[Work to do] Reproduce everything from "A lesson from Bob Carter's" down to "abandoned scientific rigour." in the article below on Bob Carter's climate book.

A lesson from Bob Carter's book

3/12/2011

How climate “sceptics” get it wrong: a lesson from Bob Carter’s book


One of the hardest things to understand about climate science is why its findings about the human influence on global climate have provoked such fervent and widespread opposition. What makes it harder still is that among the most visible opponents are some senior scientists who ought to know better, using the methods of propaganda rather than science to make their case, all the while insisting that it is their enemies who have abandoned scientific rigour.


One of them is Australia’s Professor Bob Carter, a retired geologist with a distinguished record of achievement in his field, and a handy skill at public presentation which makes him a very plausible advocate for the views he shares with other “sceptics”.


Let me say right away why I don’t think these people are real sceptics. To be sceptical, if it means anything, means to take a questioning attitude to all evidence, to practice carefully the methods for sorting good from bad, and to place a high standard of veracity on what you admit. It is essentially an open-minded stance, and it is absolutely characteristic of science in every field of enquiry. Scientists, like everyone else, get into trouble the moment they forget it. But that is exactly what the climate “sceptics” have done with a vengeance.


The one thing no scientist can ever do while practicing his craft is to approach some problem or question with a fixed answer and search for whatever can be found to support it. That is the method of story-tellers and persuaders; it is natural to people of conviction, but anathema to scientists. That’s why it is so strange to see that it is the sole support for Bob Carter’s new book Climate: the Counter-Consensus.


Here, I don’t intend to review the book, but just give you an example (an interesting one though) of how corrupt the case against climate science is. It comes right at the beginning of the book, in the author’s introduction, when he explains that the world has been cooling since 1998 and the scientific “establishment” has been trying to hide this fact from us.


On page 30, he tells readers that a paper in Geophysical Research Letters, a very eminent and respected journal often used for publishing new findings in climate science, confirms his view. He then quotes a few lines from the article, which make it appear as if these authors are indeed confessing global warming stopped a decade ago. Then he refers to another GRL study by David Easterling & Michael Wehner, “who, whilst acknowledging the cooling, put a brave face on the matter” by providing a caveat.


“It is clearly difficult,” continues Carter, “for even the most straightforward of facts to shift the fierce belief in human-caused warming that is held by these and many other scientists.” What is almost incredible about this little passage is that the two cited papers were written explicitly to contradict the very view that Carter attributes to them. The authors in neither case “admitted” any such thing, but wrote in order to explain how there could and would be periods of up to a decade or two of little or no warming embedded in any long-term warming trend. No one, as far as I know, who works in the field (Carter does not) has been persuaded that warming stopped in 1998 - because the evidence overwhelmingly refutes this.

[Listed records]
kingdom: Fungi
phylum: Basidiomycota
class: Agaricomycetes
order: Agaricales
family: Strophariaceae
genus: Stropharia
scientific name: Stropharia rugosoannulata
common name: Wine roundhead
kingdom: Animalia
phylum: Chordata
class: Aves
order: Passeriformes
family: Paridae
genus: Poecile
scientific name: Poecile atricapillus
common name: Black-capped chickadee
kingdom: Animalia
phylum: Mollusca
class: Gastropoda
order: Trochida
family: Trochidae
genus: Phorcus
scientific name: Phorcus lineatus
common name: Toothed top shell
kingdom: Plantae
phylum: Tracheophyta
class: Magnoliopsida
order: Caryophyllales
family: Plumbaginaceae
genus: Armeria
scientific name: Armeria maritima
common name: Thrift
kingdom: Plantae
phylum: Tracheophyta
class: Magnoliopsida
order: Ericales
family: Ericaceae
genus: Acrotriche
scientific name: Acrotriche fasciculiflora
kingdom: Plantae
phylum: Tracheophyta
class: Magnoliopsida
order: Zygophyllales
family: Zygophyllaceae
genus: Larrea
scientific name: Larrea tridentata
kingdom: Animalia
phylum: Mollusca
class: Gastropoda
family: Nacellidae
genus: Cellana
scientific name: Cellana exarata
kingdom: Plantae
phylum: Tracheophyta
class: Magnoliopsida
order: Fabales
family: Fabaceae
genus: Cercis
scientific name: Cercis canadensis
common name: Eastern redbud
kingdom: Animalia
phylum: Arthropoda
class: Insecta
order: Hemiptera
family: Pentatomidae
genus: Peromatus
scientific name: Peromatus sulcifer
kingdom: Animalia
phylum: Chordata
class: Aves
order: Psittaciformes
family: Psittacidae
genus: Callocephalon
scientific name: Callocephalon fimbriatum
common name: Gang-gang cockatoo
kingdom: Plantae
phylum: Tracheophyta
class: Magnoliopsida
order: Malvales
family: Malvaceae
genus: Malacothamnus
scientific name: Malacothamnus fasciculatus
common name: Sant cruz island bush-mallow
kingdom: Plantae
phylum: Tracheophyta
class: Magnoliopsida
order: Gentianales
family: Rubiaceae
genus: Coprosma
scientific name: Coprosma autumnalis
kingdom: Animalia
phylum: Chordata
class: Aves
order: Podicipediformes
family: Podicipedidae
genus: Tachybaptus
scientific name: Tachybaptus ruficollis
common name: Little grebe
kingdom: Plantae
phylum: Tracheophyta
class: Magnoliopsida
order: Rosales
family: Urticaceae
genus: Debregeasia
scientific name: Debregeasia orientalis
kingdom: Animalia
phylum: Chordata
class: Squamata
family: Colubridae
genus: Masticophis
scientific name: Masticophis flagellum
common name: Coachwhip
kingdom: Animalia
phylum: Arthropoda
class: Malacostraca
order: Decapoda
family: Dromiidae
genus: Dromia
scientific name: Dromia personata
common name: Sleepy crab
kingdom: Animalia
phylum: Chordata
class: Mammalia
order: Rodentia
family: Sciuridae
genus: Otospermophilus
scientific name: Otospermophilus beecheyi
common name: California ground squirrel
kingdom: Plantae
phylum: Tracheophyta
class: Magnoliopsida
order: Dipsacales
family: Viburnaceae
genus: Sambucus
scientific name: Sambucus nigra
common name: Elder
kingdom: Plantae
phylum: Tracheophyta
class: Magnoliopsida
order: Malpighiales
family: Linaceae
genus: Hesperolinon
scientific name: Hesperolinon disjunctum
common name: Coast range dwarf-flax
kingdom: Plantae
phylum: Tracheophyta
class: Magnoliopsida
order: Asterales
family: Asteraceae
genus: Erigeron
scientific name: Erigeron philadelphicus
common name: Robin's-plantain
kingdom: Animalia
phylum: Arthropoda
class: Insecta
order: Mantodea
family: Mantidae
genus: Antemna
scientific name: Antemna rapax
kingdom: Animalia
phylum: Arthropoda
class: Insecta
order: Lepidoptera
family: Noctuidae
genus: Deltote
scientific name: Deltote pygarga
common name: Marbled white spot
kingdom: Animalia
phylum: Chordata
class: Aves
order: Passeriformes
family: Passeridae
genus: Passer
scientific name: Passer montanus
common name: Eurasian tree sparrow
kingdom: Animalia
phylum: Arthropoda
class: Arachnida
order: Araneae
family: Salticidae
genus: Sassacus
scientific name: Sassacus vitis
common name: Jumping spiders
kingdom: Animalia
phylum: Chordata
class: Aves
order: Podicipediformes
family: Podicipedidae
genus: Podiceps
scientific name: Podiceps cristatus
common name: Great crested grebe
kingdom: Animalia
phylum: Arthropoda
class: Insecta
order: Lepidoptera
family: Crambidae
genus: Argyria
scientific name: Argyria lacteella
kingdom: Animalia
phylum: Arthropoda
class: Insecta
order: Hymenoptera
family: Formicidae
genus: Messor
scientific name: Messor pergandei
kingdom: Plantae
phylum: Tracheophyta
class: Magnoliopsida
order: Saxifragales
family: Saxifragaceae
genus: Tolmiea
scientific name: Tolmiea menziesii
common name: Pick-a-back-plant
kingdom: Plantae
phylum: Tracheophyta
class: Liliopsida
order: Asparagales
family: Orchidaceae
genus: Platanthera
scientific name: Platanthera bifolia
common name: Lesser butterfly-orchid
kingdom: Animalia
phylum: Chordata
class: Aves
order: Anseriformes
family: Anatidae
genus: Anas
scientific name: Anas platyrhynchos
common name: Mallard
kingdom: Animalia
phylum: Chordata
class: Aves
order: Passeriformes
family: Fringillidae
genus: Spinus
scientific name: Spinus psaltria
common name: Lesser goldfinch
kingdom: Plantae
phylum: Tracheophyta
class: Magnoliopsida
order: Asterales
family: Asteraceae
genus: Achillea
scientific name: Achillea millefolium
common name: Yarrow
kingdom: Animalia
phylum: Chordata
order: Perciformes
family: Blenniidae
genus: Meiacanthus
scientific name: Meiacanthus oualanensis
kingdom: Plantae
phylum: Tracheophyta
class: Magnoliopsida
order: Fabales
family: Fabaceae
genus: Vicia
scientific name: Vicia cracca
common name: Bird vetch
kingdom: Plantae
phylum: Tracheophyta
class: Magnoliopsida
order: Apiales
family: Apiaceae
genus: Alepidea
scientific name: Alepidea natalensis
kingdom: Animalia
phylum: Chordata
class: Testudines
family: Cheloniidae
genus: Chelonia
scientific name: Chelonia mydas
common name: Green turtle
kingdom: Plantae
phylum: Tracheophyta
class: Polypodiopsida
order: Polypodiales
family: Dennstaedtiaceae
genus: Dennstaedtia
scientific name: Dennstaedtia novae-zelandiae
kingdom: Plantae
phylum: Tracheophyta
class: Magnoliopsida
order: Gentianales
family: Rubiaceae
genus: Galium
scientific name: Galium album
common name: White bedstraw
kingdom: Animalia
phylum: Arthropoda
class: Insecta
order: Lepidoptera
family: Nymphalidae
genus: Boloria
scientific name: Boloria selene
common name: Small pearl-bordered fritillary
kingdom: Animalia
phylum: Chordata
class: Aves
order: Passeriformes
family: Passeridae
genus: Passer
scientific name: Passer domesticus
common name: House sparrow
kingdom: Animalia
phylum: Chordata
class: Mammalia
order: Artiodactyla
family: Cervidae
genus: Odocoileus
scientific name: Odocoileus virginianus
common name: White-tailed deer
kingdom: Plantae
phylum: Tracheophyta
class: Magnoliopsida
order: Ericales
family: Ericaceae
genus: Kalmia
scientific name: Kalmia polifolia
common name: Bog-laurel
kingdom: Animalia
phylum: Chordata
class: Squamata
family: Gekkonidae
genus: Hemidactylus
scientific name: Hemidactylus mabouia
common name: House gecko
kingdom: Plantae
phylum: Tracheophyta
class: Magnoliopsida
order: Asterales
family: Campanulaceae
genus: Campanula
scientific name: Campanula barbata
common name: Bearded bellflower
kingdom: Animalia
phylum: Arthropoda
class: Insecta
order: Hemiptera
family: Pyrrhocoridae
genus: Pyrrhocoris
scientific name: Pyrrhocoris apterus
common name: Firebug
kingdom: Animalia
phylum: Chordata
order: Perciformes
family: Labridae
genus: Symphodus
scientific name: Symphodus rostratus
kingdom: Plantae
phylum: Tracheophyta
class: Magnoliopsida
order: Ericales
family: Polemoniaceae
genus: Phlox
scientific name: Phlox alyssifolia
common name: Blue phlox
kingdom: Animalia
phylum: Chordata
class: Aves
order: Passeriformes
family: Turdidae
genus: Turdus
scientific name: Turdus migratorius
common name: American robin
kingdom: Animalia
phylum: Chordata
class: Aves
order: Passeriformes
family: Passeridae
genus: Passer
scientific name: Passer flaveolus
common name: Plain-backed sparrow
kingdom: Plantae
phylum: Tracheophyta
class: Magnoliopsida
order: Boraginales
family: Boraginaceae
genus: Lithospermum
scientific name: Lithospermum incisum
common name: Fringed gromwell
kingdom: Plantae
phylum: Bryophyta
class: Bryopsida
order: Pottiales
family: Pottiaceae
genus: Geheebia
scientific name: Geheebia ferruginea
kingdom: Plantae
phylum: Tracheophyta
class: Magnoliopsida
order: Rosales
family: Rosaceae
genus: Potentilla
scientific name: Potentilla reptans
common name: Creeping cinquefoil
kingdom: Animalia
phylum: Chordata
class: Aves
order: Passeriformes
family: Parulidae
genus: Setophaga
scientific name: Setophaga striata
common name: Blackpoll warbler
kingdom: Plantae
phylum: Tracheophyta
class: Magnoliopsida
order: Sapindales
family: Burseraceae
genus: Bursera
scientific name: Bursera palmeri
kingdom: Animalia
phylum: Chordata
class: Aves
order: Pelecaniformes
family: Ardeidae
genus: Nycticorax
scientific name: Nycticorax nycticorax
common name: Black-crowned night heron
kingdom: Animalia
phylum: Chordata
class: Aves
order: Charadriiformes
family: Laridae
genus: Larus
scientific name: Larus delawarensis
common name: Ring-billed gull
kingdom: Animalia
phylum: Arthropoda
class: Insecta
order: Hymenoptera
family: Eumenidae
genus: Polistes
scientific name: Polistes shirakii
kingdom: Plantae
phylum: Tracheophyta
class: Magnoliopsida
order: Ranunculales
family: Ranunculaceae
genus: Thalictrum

[Result]
A lesson from Bob Carter's book

3/12/2011

How climate “sceptics” get it wrong: a lesson from Bob Carter’s book


One of the hardest things to understand about climate science is why its findings about the human influence on global climate have provoked such fervent and widespread opposition. What makes it harder still is that among the most visible opponents are some senior scientists who ought to know better, using the methods of propaganda rather than science to make their case, all the while insisting that it is their enemies who have abandoned scientific rigour.